** The input follows **

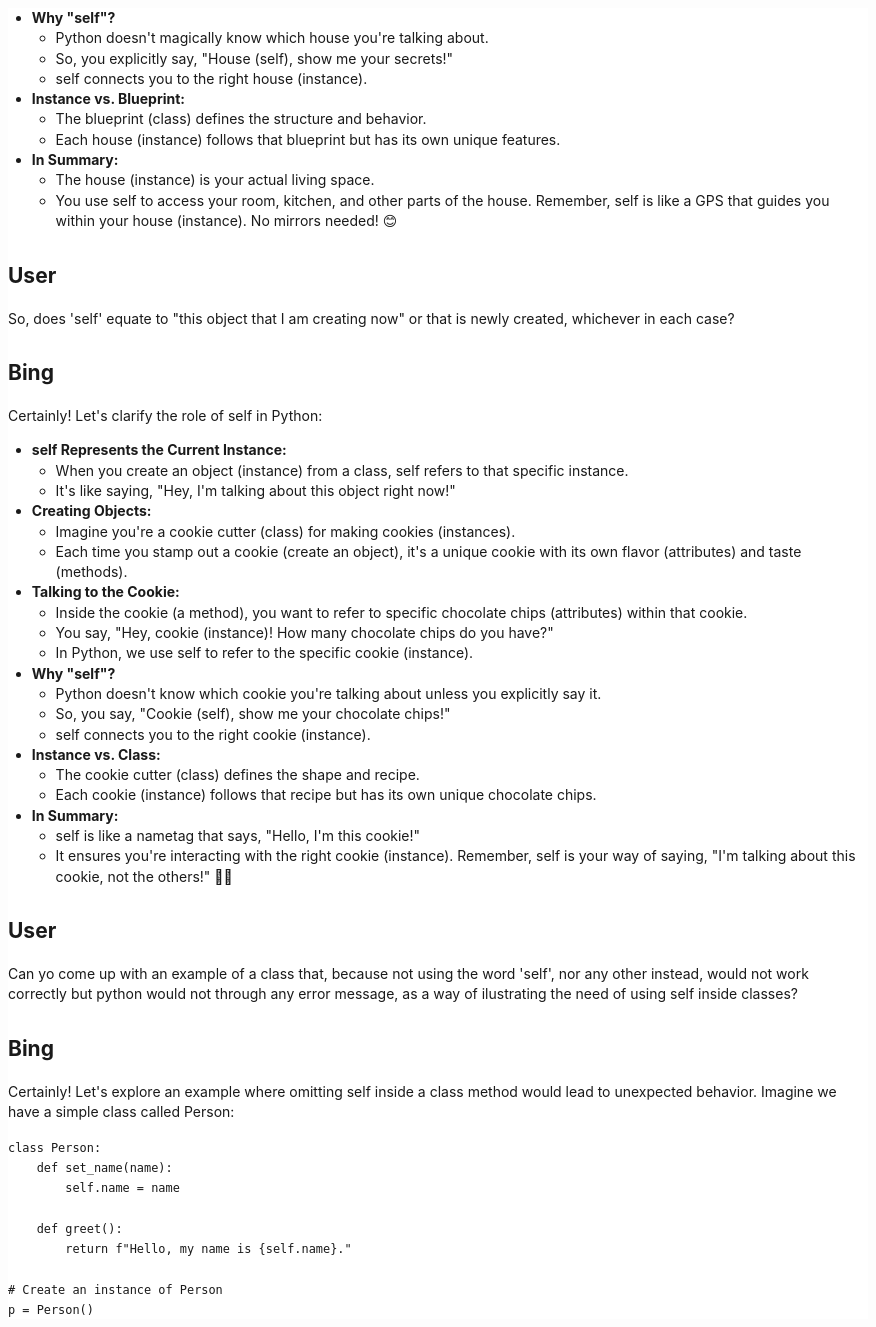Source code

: - **Why "self"?**
    - Python doesn't magically know which house you're talking about.
    - So, you explicitly say, "House (self), show me your secrets!"
    - self connects you to the right house (instance).
- **Instance vs. Blueprint:**
    - The blueprint (class) defines the structure and behavior.
    - Each house (instance) follows that blueprint but has its own unique features.
- **In Summary:**
    - The house (instance) is your actual living space.
    - You use self to access your room, kitchen, and other parts of the house.
    Remember, self is like a GPS that guides you within your house (instance). No mirrors needed! 😊

## User
So, does 'self' equate to "this object that I am creating now" or that is newly created, whichever in each case?

## Bing
Certainly! Let's clarify the role of self in Python:
- **self Represents the Current Instance:**
    - When you create an object (instance) from a class, self refers to that specific instance.
    - It's like saying, "Hey, I'm talking about this object right now!"
- **Creating Objects:**
    - Imagine you're a cookie cutter (class) for making cookies (instances).
    - Each time you stamp out a cookie (create an object), it's a unique cookie with its own flavor (attributes) and taste (methods).
- **Talking to the Cookie:**
    - Inside the cookie (a method), you want to refer to specific chocolate chips (attributes) within that cookie.
    - You say, "Hey, cookie (instance)! How many chocolate chips do you have?"
    - In Python, we use self to refer to the specific cookie (instance).
- **Why "self"?**
    - Python doesn't know which cookie you're talking about unless you explicitly say it.
    - So, you say, "Cookie (self), show me your chocolate chips!"
    - self connects you to the right cookie (instance).
- **Instance vs. Class:**
    - The cookie cutter (class) defines the shape and recipe.
    - Each cookie (instance) follows that recipe but has its own unique chocolate chips.
- **In Summary:**
    - self is like a nametag that says, "Hello, I'm this cookie!"
    - It ensures you're interacting with the right cookie (instance).
    Remember, self is your way of saying, "I'm talking about this cookie, not the others!" 🍪🐍

## User
Can yo come up with an example of a class that, because not using the word 'self', nor any other instead, would not work correctly but python would not through any error message, as a way of ilustrating the need of using self inside classes?

## Bing
Certainly! Let's explore an example where omitting self inside a class method would lead to unexpected behavior. Imagine we have a simple class called Person:
```
class Person:
    def set_name(name):
        self.name = name

    def greet():
        return f"Hello, my name is {self.name}."

# Create an instance of Person
p = Person()

```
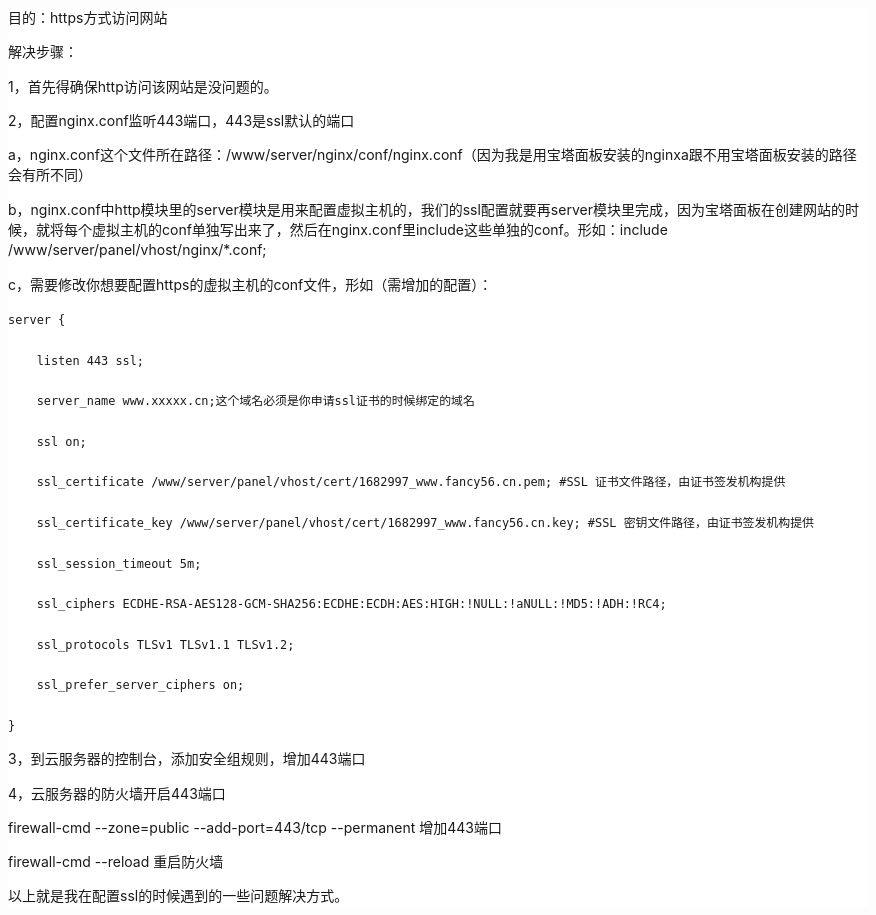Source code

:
```

```

目的：https方式访问网站

解决步骤：

1，首先得确保http访问该网站是没问题的。

2，配置nginx.conf监听443端口，443是ssl默认的端口

a，nginx.conf这个文件所在路径：/www/server/nginx/conf/nginx.conf（因为我是用宝塔面板安装的nginxa跟不用宝塔面板安装的路径会有所不同）

b，nginx.conf中http模块里的server模块是用来配置虚拟主机的，我们的ssl配置就要再server模块里完成，因为宝塔面板在创建网站的时候，就将每个虚拟主机的conf单独写出来了，然后在nginx.conf里include这些单独的conf。形如：include /www/server/panel/vhost/nginx/*.conf; 

c，需要修改你想要配置https的虚拟主机的conf文件，形如（需增加的配置）：

``` 
server {

    listen 443 ssl;

    server_name www.xxxxx.cn;这个域名必须是你申请ssl证书的时候绑定的域名

    ssl on;

    ssl_certificate /www/server/panel/vhost/cert/1682997_www.fancy56.cn.pem; #SSL 证书文件路径，由证书签发机构提供

    ssl_certificate_key /www/server/panel/vhost/cert/1682997_www.fancy56.cn.key; #SSL 密钥文件路径，由证书签发机构提供

    ssl_session_timeout 5m;

    ssl_ciphers ECDHE-RSA-AES128-GCM-SHA256:ECDHE:ECDH:AES:HIGH:!NULL:!aNULL:!MD5:!ADH:!RC4;

    ssl_protocols TLSv1 TLSv1.1 TLSv1.2;

    ssl_prefer_server_ciphers on;

}

```
3，到云服务器的控制台，添加安全组规则，增加443端口

4，云服务器的防火墙开启443端口

firewall-cmd --zone=public --add-port=443/tcp --permanent  增加443端口

firewall-cmd --reload  重启防火墙

以上就是我在配置ssl的时候遇到的一些问题解决方式。
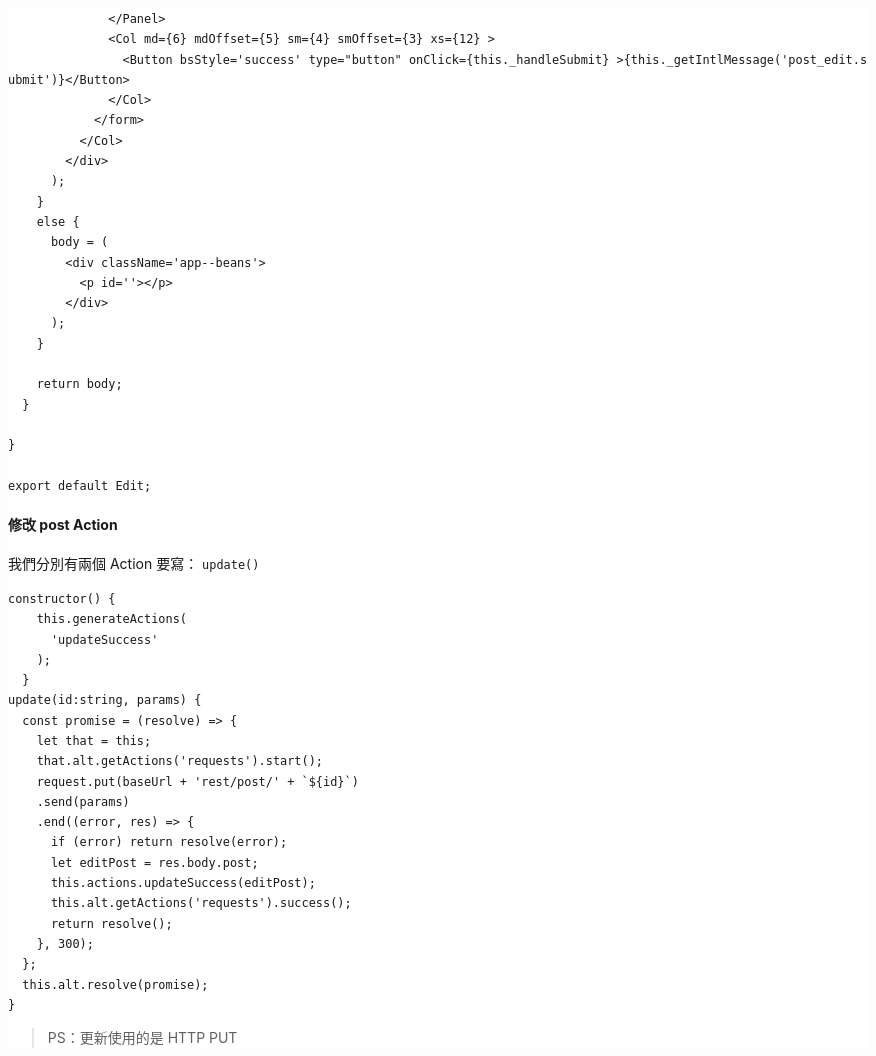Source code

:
 ```
              </Panel>
              <Col md={6} mdOffset={5} sm={4} smOffset={3} xs={12} >
                <Button bsStyle='success' type="button" onClick={this._handleSubmit} >{this._getIntlMessage('post_edit.submit')}</Button>
              </Col>
            </form>
          </Col>
        </div>
      );
    }
    else {
      body = (
        <div className='app--beans'>
          <p id=''></p>
        </div>
      );
    }

    return body;
  }

}

export default Edit;
```

#### 修改 post Action
我們分別有兩個 Action 要寫：
`update()`
```
constructor() {
    this.generateActions(
      'updateSuccess'
    );
  }
update(id:string, params) {
  const promise = (resolve) => {
    let that = this;
    that.alt.getActions('requests').start();
    request.put(baseUrl + 'rest/post/' + `${id}`)
    .send(params)
    .end((error, res) => {
      if (error) return resolve(error);
      let editPost = res.body.post;
      this.actions.updateSuccess(editPost);
      this.alt.getActions('requests').success();
      return resolve();
    }, 300);
  };
  this.alt.resolve(promise);
}
```
> PS：更新使用的是 HTTP PUT
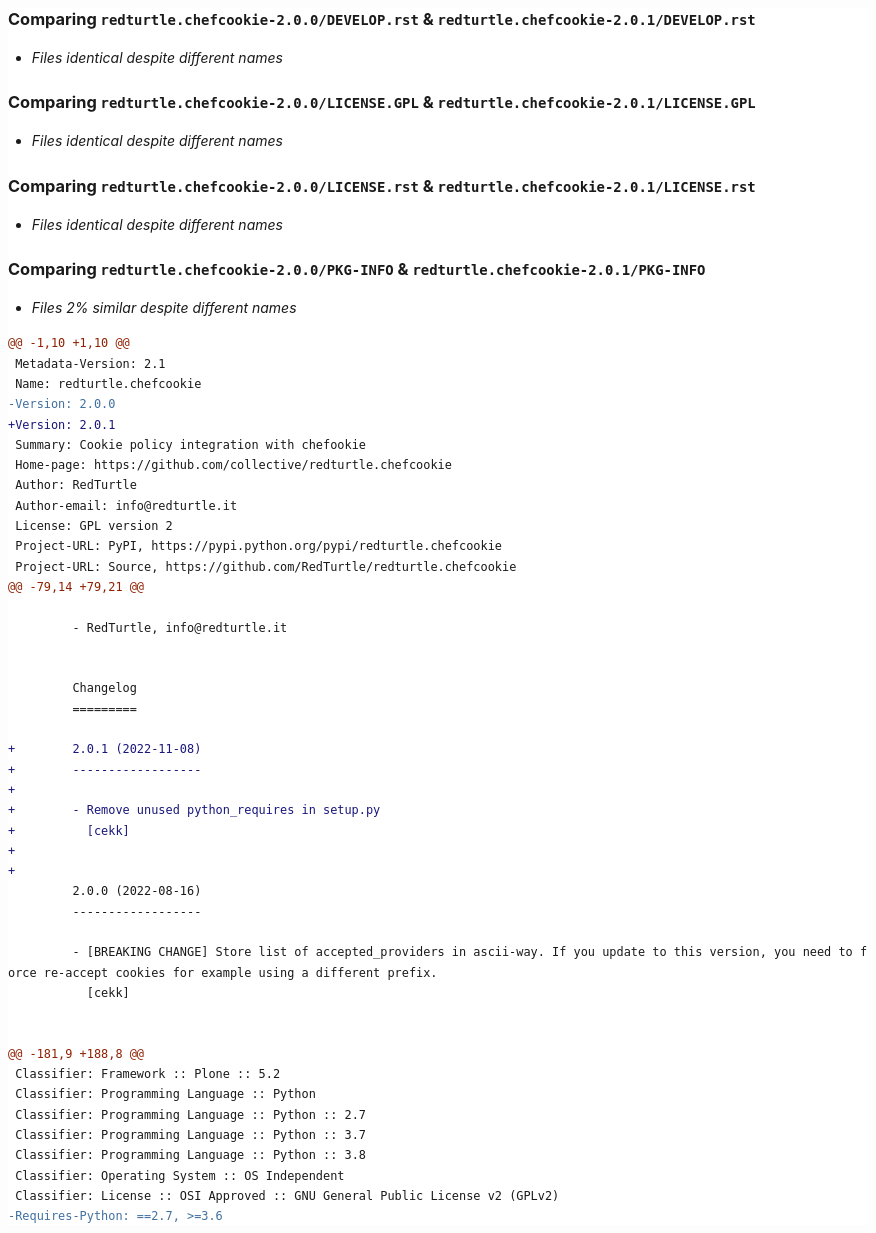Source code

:### Comparing `redturtle.chefcookie-2.0.0/DEVELOP.rst` & `redturtle.chefcookie-2.0.1/DEVELOP.rst`

 * *Files identical despite different names*

### Comparing `redturtle.chefcookie-2.0.0/LICENSE.GPL` & `redturtle.chefcookie-2.0.1/LICENSE.GPL`

 * *Files identical despite different names*

### Comparing `redturtle.chefcookie-2.0.0/LICENSE.rst` & `redturtle.chefcookie-2.0.1/LICENSE.rst`

 * *Files identical despite different names*

### Comparing `redturtle.chefcookie-2.0.0/PKG-INFO` & `redturtle.chefcookie-2.0.1/PKG-INFO`

 * *Files 2% similar despite different names*

```diff
@@ -1,10 +1,10 @@
 Metadata-Version: 2.1
 Name: redturtle.chefcookie
-Version: 2.0.0
+Version: 2.0.1
 Summary: Cookie policy integration with chefookie
 Home-page: https://github.com/collective/redturtle.chefcookie
 Author: RedTurtle
 Author-email: info@redturtle.it
 License: GPL version 2
 Project-URL: PyPI, https://pypi.python.org/pypi/redturtle.chefcookie
 Project-URL: Source, https://github.com/RedTurtle/redturtle.chefcookie
@@ -79,14 +79,21 @@
         
         - RedTurtle, info@redturtle.it
         
         
         Changelog
         =========
         
+        2.0.1 (2022-11-08)
+        ------------------
+        
+        - Remove unused python_requires in setup.py
+          [cekk]
+        
+        
         2.0.0 (2022-08-16)
         ------------------
         
         - [BREAKING CHANGE] Store list of accepted_providers in ascii-way. If you update to this version, you need to force re-accept cookies for example using a different prefix.
           [cekk]
         
         
@@ -181,9 +188,8 @@
 Classifier: Framework :: Plone :: 5.2
 Classifier: Programming Language :: Python
 Classifier: Programming Language :: Python :: 2.7
 Classifier: Programming Language :: Python :: 3.7
 Classifier: Programming Language :: Python :: 3.8
 Classifier: Operating System :: OS Independent
 Classifier: License :: OSI Approved :: GNU General Public License v2 (GPLv2)
-Requires-Python: ==2.7, >=3.6
```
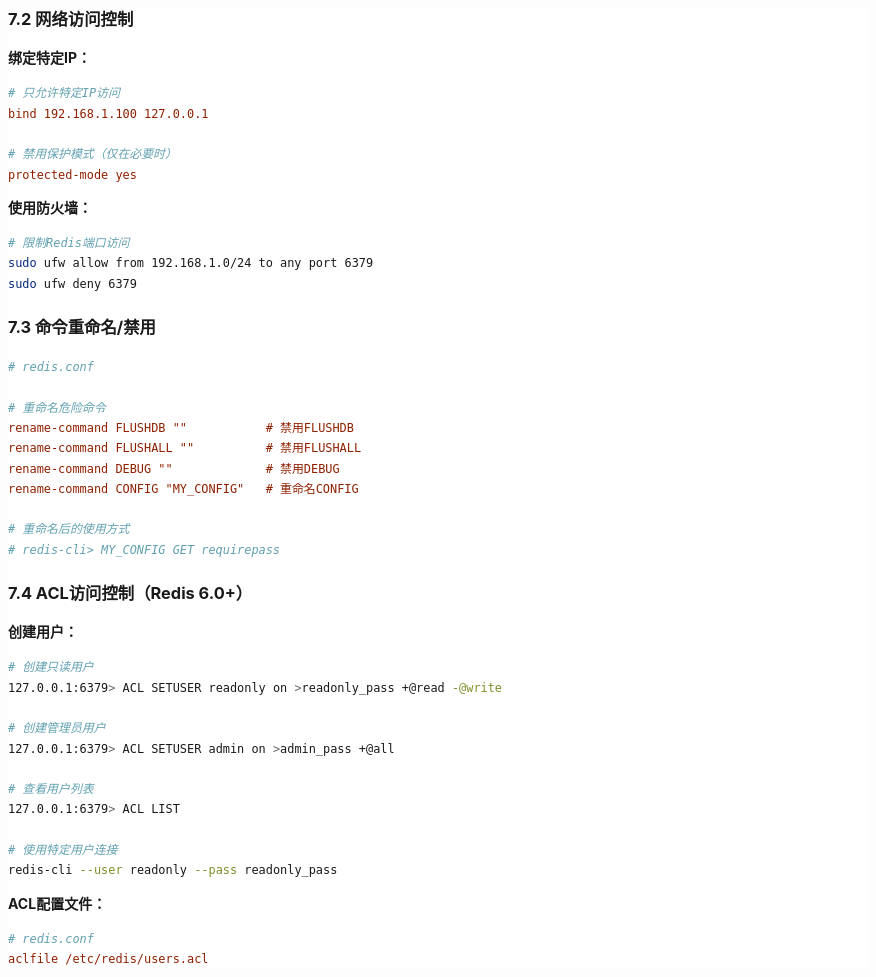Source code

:### 7.2 网络访问控制

**绑定特定IP：**
```ini
# 只允许特定IP访问
bind 192.168.1.100 127.0.0.1

# 禁用保护模式（仅在必要时）
protected-mode yes
```

**使用防火墙：**
```bash
# 限制Redis端口访问
sudo ufw allow from 192.168.1.0/24 to any port 6379
sudo ufw deny 6379
```

### 7.3 命令重命名/禁用

```ini
# redis.conf

# 重命名危险命令
rename-command FLUSHDB ""           # 禁用FLUSHDB
rename-command FLUSHALL ""          # 禁用FLUSHALL
rename-command DEBUG ""             # 禁用DEBUG
rename-command CONFIG "MY_CONFIG"   # 重命名CONFIG

# 重命名后的使用方式
# redis-cli> MY_CONFIG GET requirepass
```

### 7.4 ACL访问控制（Redis 6.0+）

**创建用户：**
```bash
# 创建只读用户
127.0.0.1:6379> ACL SETUSER readonly on >readonly_pass +@read -@write

# 创建管理员用户
127.0.0.1:6379> ACL SETUSER admin on >admin_pass +@all

# 查看用户列表
127.0.0.1:6379> ACL LIST

# 使用特定用户连接
redis-cli --user readonly --pass readonly_pass
```

**ACL配置文件：**
```ini
# redis.conf
aclfile /etc/redis/users.acl
```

** End of The input **

Assigned task: Look above for lines with the word "Remember" and copy them all.

Solution to this exercise:
    Remember, self is like a GPS that guides you within your house (instance). No mirrors needed! 😊
    Remember, self is your way of saying, "I'm talking about this cookie, not the others!" 🍪🐍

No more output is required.